I fit different 3-layer convolutional neural networks with Adam, varying the parameters weight decay, learning rate, batch size, dropout, convolution size, number of epochs, size of the second layer, minority class upsampling, and kernel size. Each was given 2 options, for a total of $2^9 = 512$ total models.

So what happens if we use cross-validation to choose the hyperparameters, as well as evaluate the model?

In [2]:

import pandas as pd
import numpy as np
import seaborn 
import matplotlib.pyplot as plt

pd.set_option('display.max_columns', None)
cv = pd.read_csv('_params_running.csv')
print(cv.shape)
cv.head(3)

(512, 24)

Out[2]:

	Unnamed: 0	n_epochs	weight_decay	learning_rate	batch_size	conv_size	model_name	layer2	upsample_frac	kernel_size	train_precision_score	train_recall_score	train_f1_score	train_pr_auc_score	train_roc_auc_score	train_conf_matrix	val_precision_score	val_recall_score	val_f1_score	val_pr_auc_score	val_roc_auc_score	val_conf_matrix	time
0	0	10	0.01	0.001	2	5	3layer	10	0.0	5	0.997845	0.997061	0.997447	0.999977	0.998511	[[ 142.6 23.8]\n [ 32.4 10991.8]]	0.020805	0.990476	0.040754	0.053261	0.998511	[[1.9000e+01 1.9394e+03]\n [4.0000e-01 4.1200e...	1040.288389
1	1	10	0.01	0.001	2	5	3layer	10	0.0	10	0.997180	0.998404	0.997788	0.999976	0.998420	[[ 135.2 31.2]\n [ 17.6 11006.6]]	0.020665	0.985714	0.040480	0.034267	0.998420	[[1.540e+01 1.943e+03]\n [6.000e-01 4.100e+01]]	1048.174471
2	2	10	0.01	0.001	2	5	3layer	10	0.3	5	0.997537	0.999165	0.998350	0.999970	0.998069	[[1.3920e+02 2.7200e+01]\n [9.2000e+00 1.1015e...	0.020875	0.995238	0.040893	0.031782	0.998069	[[1.6600e+01 1.9418e+03]\n [2.0000e-01 4.1400e...	1052.530693

In [3]:

best_model_pr_auc_score = cv['val_pr_auc_score'].idxmax()
seaborn.histplot(cv['val_pr_auc_score'], bins = 50, color = 'darkgrey')
plt.axvline(cv.loc[best_model_pr_auc_score, 'val_pr_auc_score'] , 0, 1, color = 'red')

Out[3]:

<matplotlib.lines.Line2D at 0x11fbea300>

In [4]:

print("max CV validation PR-AUC: ", cv['val_pr_auc_score'].max())
print("average CV validation PR-AUC: ", cv['val_pr_auc_score'].mean())
print("ratio: ", cv['val_pr_auc_score'].max()/cv['val_pr_auc_score'].mean())

max CV validation PR-AUC:  0.3756869196891784
average CV validation PR-AUC:  0.048356046371190994
ratio:  7.769181888968507

In [5]:

# what's the expected PR-AUC?
from sklearn.metrics import precision_recall_curve, auc
n_bootstraps = 100
np.random.seed(12345)
N = 10000 
d = 2500
y = pd.Series(np.random.binomial(n = 1, p = 0.02, size = N))
rand_pr_auc = np.zeros(n_bootstraps)
for i in range(n_bootstraps):
    rand_classifier = np.random.uniform(low=0, high=1, size=N)
    precision, recall, thresholds = precision_recall_curve(y, rand_classifier)
    rand_pr_auc[i] = auc(recall, precision)
print("average pr_auc of a random classifier: ", np.mean(rand_pr_auc))
print("ratio of estimates PR-AUC to random PR-AUC: ", cv['val_pr_auc_score'].max()/np.mean(rand_pr_auc))

average pr_auc of a random classifier:  0.021396260533606007
ratio of estimates PR-AUC to random PR-AUC:  17.558531739651713

If we were to use the cross validation PR-AUC score for both model choice and evaluation then we would overestimate the PR-AUC by almost 8x over the average PR-AUC and over 17x the PR-AUC of a random classifier.
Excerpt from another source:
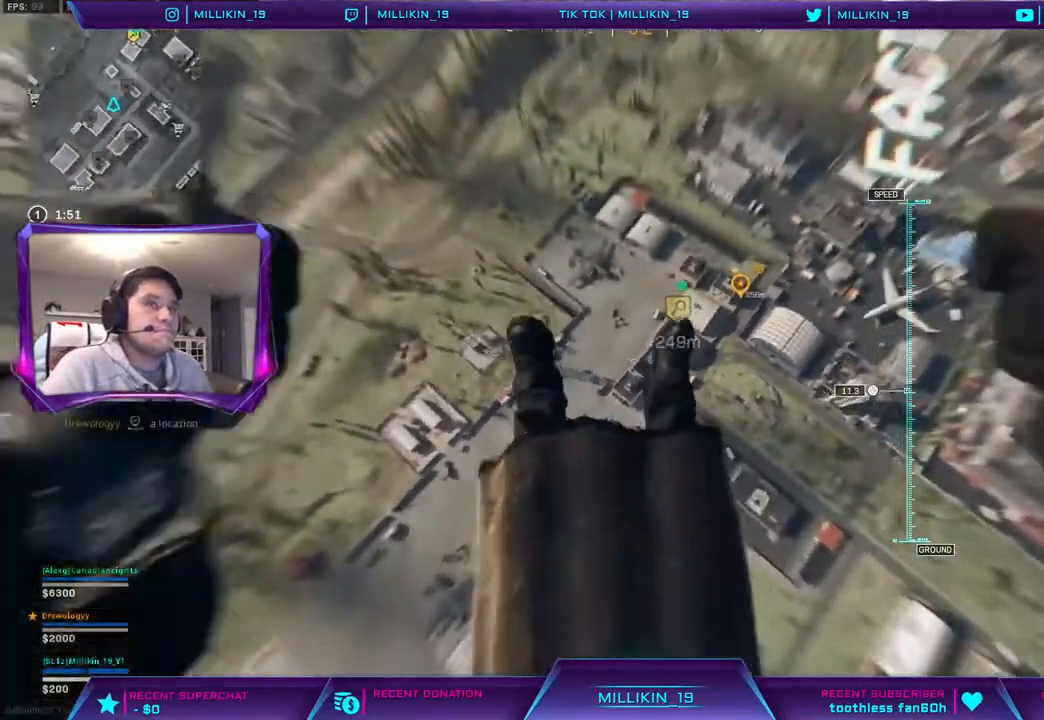
{"buttons": [], "left_stick": "up", "right_stick": "center", "events": [[300, "right_stick", "center"]]}
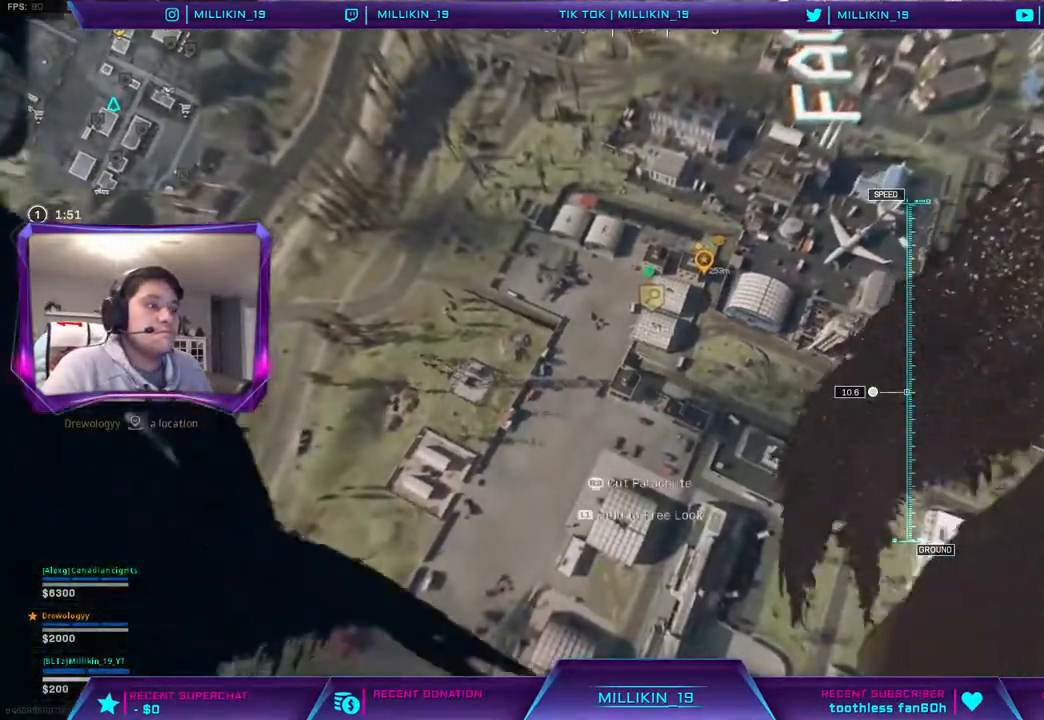
{"buttons": [], "left_stick": "up-left", "right_stick": "center", "events": [[300, "left_stick", "up-left"]]}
The latter is more applicable here because of the long tail in our distribution, showing how easy it was for the classifier to overfit, even within the structure of cross-validation.

Of course, this is an extreme example specifically designed to show the dangers of double dipping with cross validation. But we have to understand that typically the more hyperparameter tuning that is done with cross validation, the less we can trust the performance estimates that we obtain from cross validation. Which is why I always recommend a test set that has not been touched or peeked at in way to ensure that our performance estimates are unbiased and trustworthy.